- _TO DO_: Which lines of the data contain the string "none"? Show each of them.
::: SUPPLIED RECORDS :::
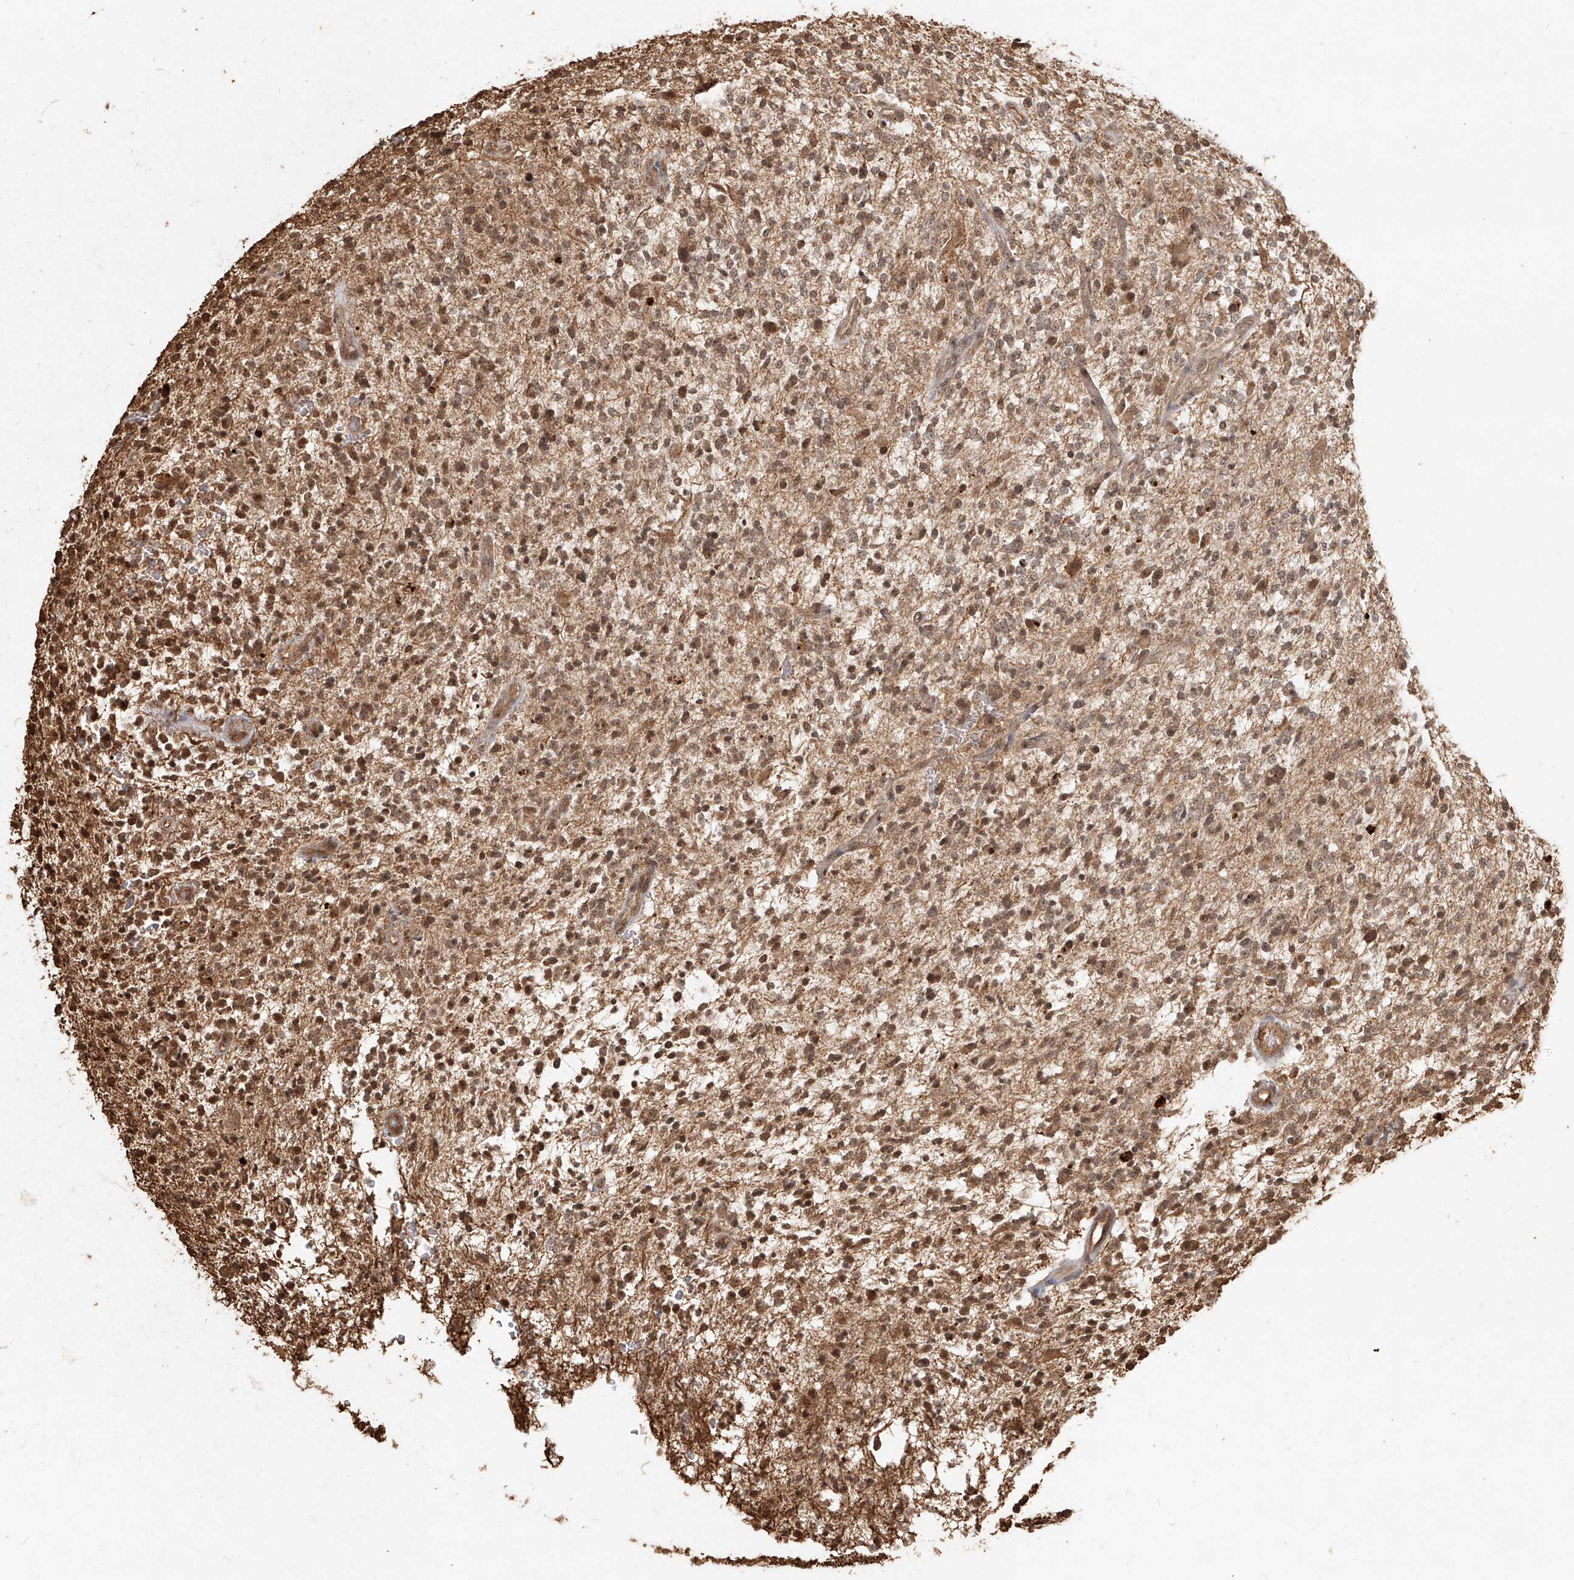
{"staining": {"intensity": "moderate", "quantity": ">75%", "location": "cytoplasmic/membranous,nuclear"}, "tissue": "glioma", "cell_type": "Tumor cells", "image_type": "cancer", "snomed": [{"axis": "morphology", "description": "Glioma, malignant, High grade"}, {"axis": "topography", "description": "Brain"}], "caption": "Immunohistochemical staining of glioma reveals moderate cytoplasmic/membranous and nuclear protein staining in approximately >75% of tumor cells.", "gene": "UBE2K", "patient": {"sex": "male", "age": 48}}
:::
::: SUPPLIED RECORDS :::
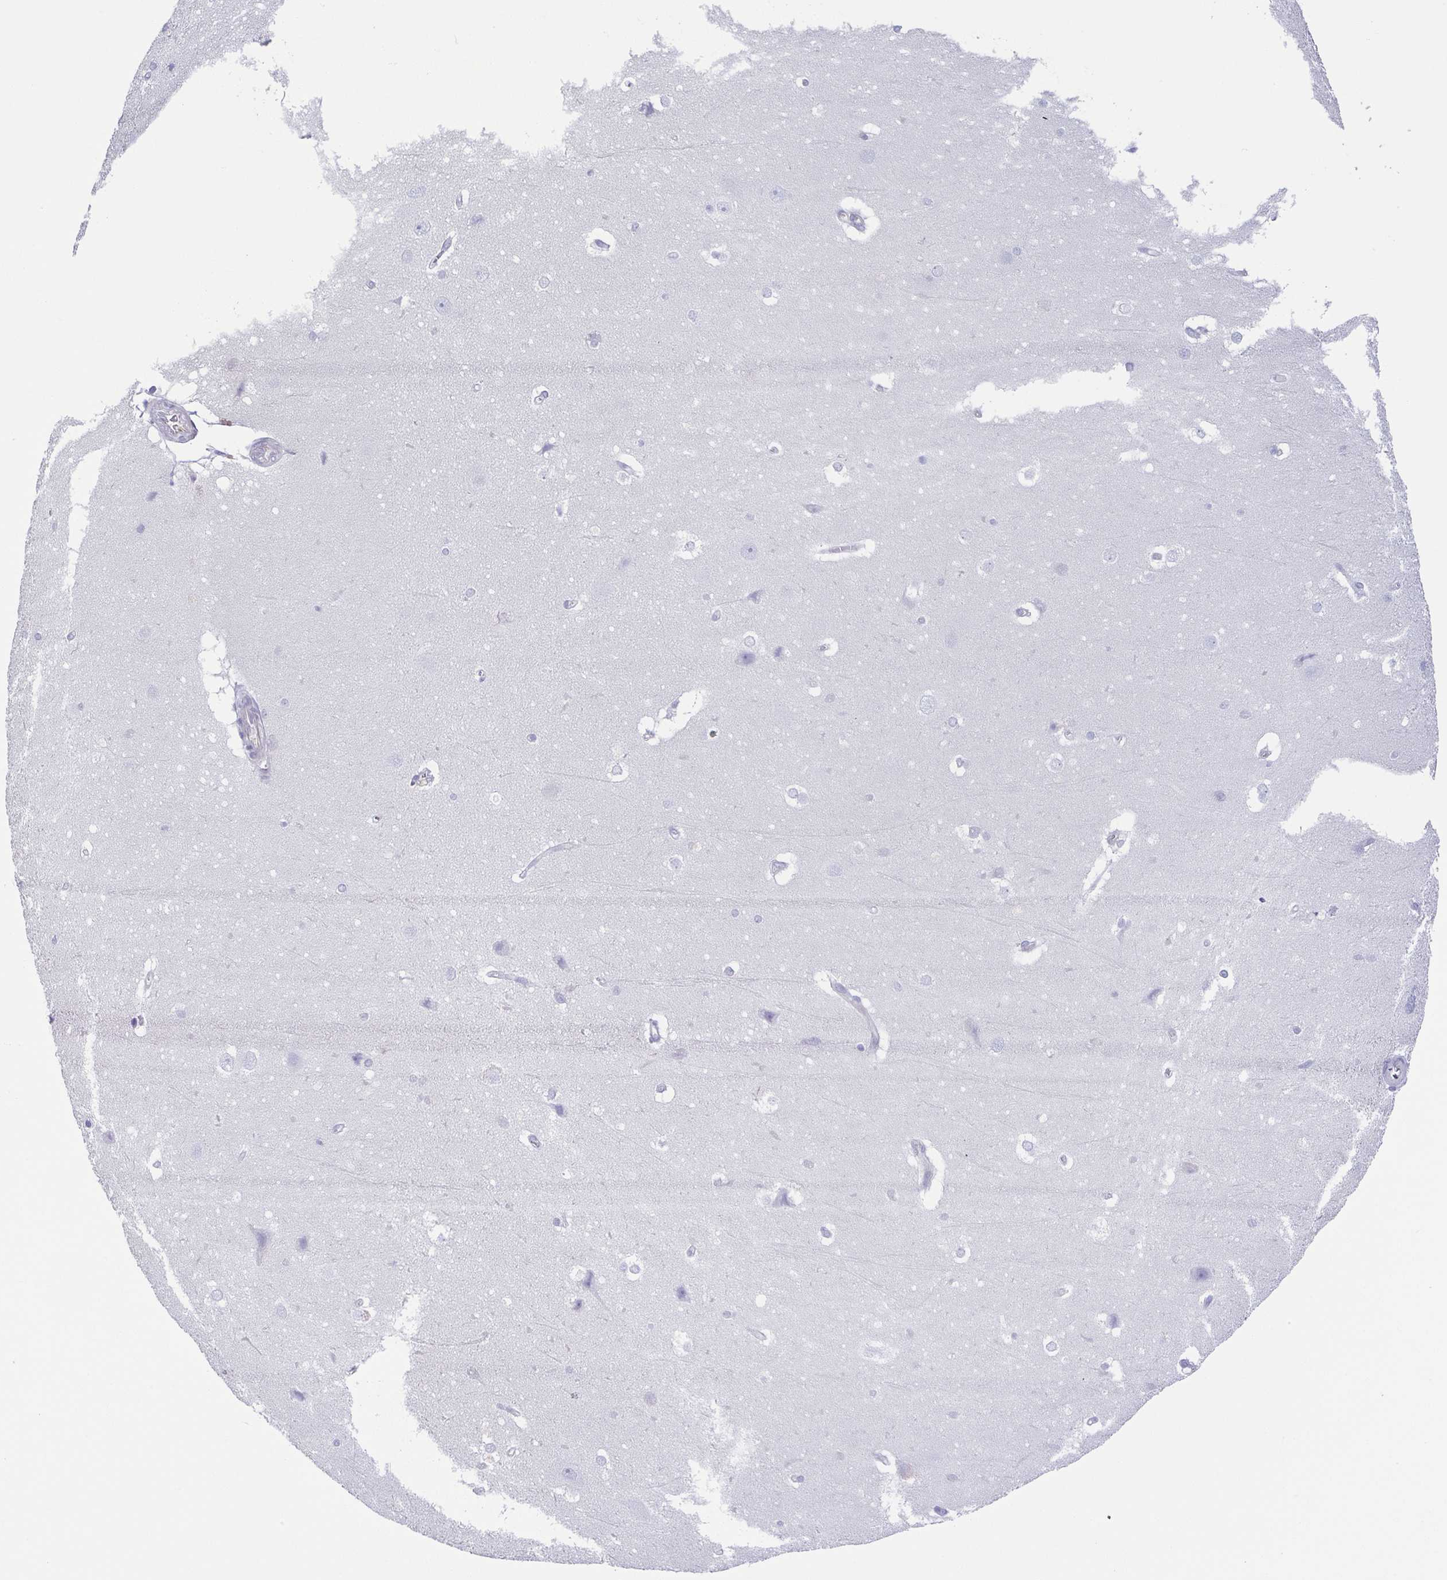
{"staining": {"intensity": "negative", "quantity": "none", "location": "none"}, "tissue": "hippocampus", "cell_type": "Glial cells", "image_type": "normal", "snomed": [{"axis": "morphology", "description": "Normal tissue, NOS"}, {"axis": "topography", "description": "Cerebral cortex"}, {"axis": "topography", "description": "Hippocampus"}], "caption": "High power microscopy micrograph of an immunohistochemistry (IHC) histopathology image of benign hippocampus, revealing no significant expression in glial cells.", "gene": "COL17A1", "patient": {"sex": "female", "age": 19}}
:::
::: SUPPLIED RECORDS :::
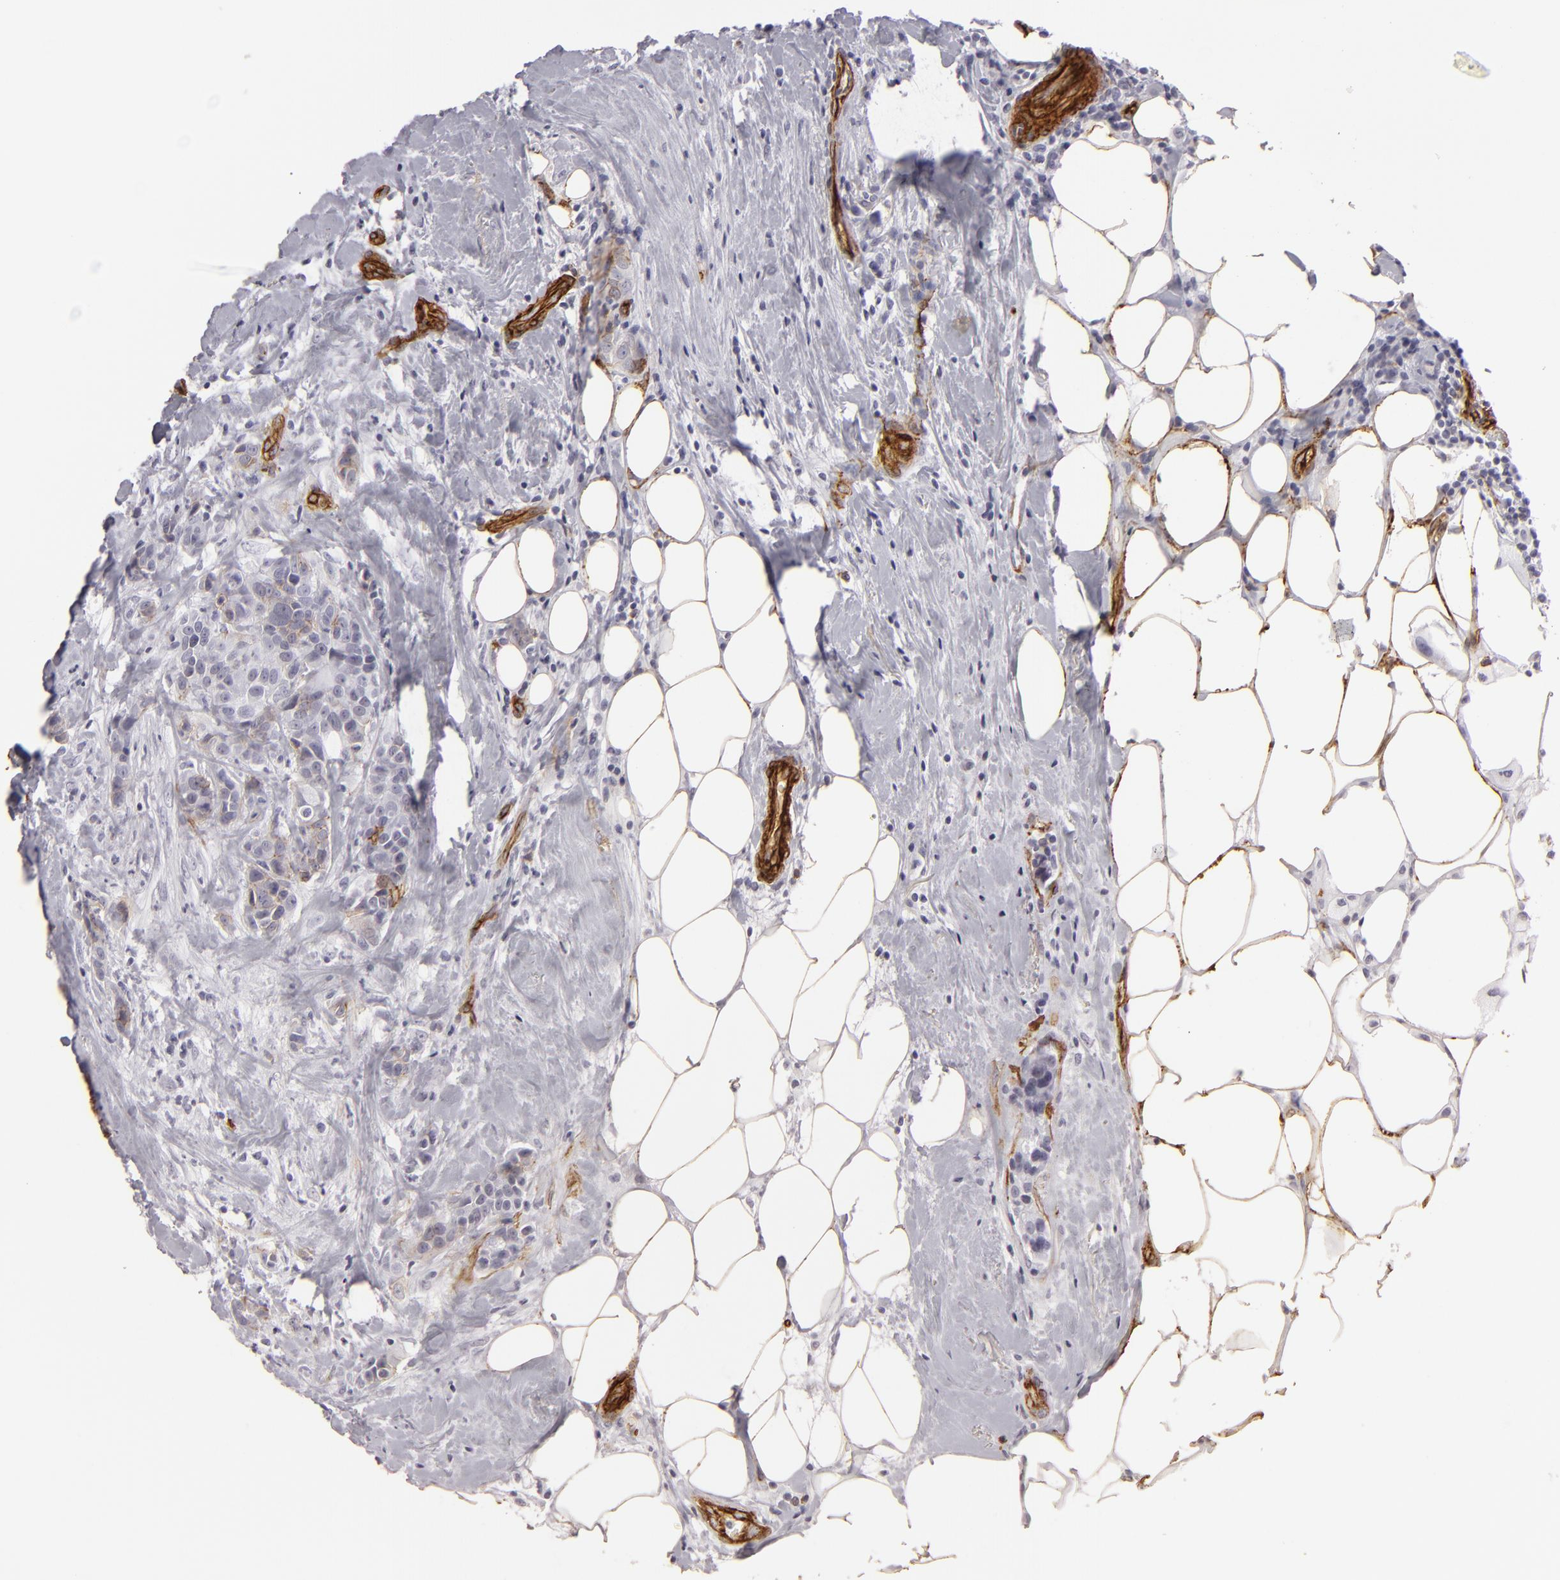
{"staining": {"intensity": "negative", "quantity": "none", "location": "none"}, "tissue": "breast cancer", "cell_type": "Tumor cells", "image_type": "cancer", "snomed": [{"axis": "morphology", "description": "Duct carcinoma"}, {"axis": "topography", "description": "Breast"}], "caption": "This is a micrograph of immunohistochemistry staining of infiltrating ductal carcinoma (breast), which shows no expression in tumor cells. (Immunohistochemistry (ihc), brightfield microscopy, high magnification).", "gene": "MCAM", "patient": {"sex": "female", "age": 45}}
:::
- _REPLY_:
{"staining": {"intensity": "negative", "quantity": "none", "location": "none"}, "tissue": "hippocampus", "cell_type": "Glial cells", "image_type": "normal", "snomed": [{"axis": "morphology", "description": "Normal tissue, NOS"}, {"axis": "topography", "description": "Cerebral cortex"}, {"axis": "topography", "description": "Hippocampus"}], "caption": "High power microscopy micrograph of an immunohistochemistry (IHC) histopathology image of benign hippocampus, revealing no significant expression in glial cells.", "gene": "COL17A1", "patient": {"sex": "female", "age": 19}}
{"staining": {"intensity": "negative", "quantity": "none", "location": "none"}, "tissue": "breast cancer", "cell_type": "Tumor cells", "image_type": "cancer", "snomed": [{"axis": "morphology", "description": "Duct carcinoma"}, {"axis": "topography", "description": "Breast"}], "caption": "This is a micrograph of immunohistochemistry staining of infiltrating ductal carcinoma (breast), which shows no expression in tumor cells. (Immunohistochemistry (ihc), brightfield microscopy, high magnification).", "gene": "MCAM", "patient": {"sex": "female", "age": 45}}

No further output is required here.